__DATASET EXCERPTS__

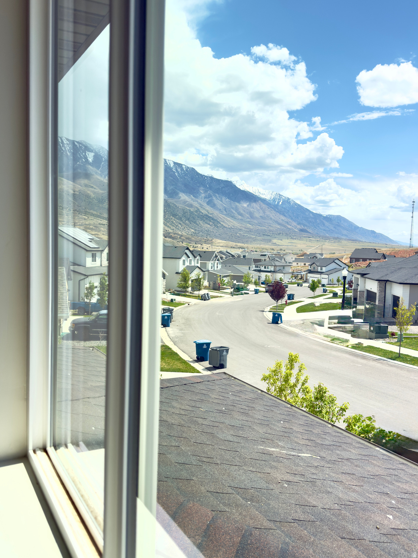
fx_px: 483
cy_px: 279
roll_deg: -1.8
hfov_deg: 46.8
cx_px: 209
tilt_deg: -3.3
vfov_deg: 60.0
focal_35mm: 30
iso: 64
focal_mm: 6.76
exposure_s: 1/4292
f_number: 1.78
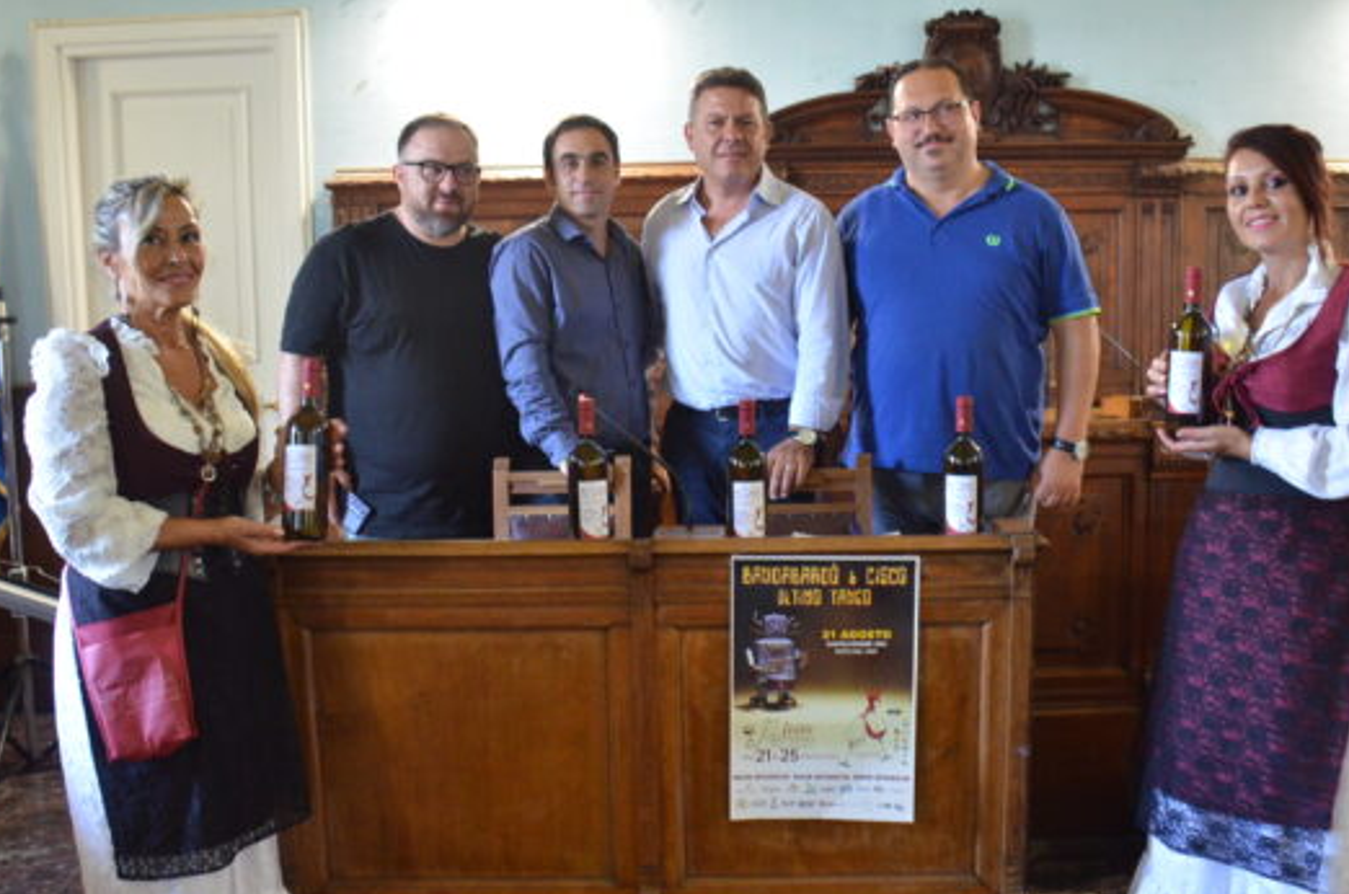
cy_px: 510
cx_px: 739
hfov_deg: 53.1
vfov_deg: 36.7
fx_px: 1347
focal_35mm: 36
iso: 1600
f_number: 3.5
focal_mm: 18
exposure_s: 1/50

__EXERCISE GOAL__
Repeat the entries above exactly and skip the images.

__OUTPUT FOR THIS EXERCISE__
fx_px: 483
cy_px: 279
roll_deg: -1.8
hfov_deg: 46.8
cx_px: 209
tilt_deg: -3.3
vfov_deg: 60.0
focal_35mm: 30
iso: 64
focal_mm: 6.76
exposure_s: 1/4292
f_number: 1.78
cy_px: 510
cx_px: 739
hfov_deg: 53.1
vfov_deg: 36.7
fx_px: 1347
focal_35mm: 36
iso: 1600
f_number: 3.5
focal_mm: 18
exposure_s: 1/50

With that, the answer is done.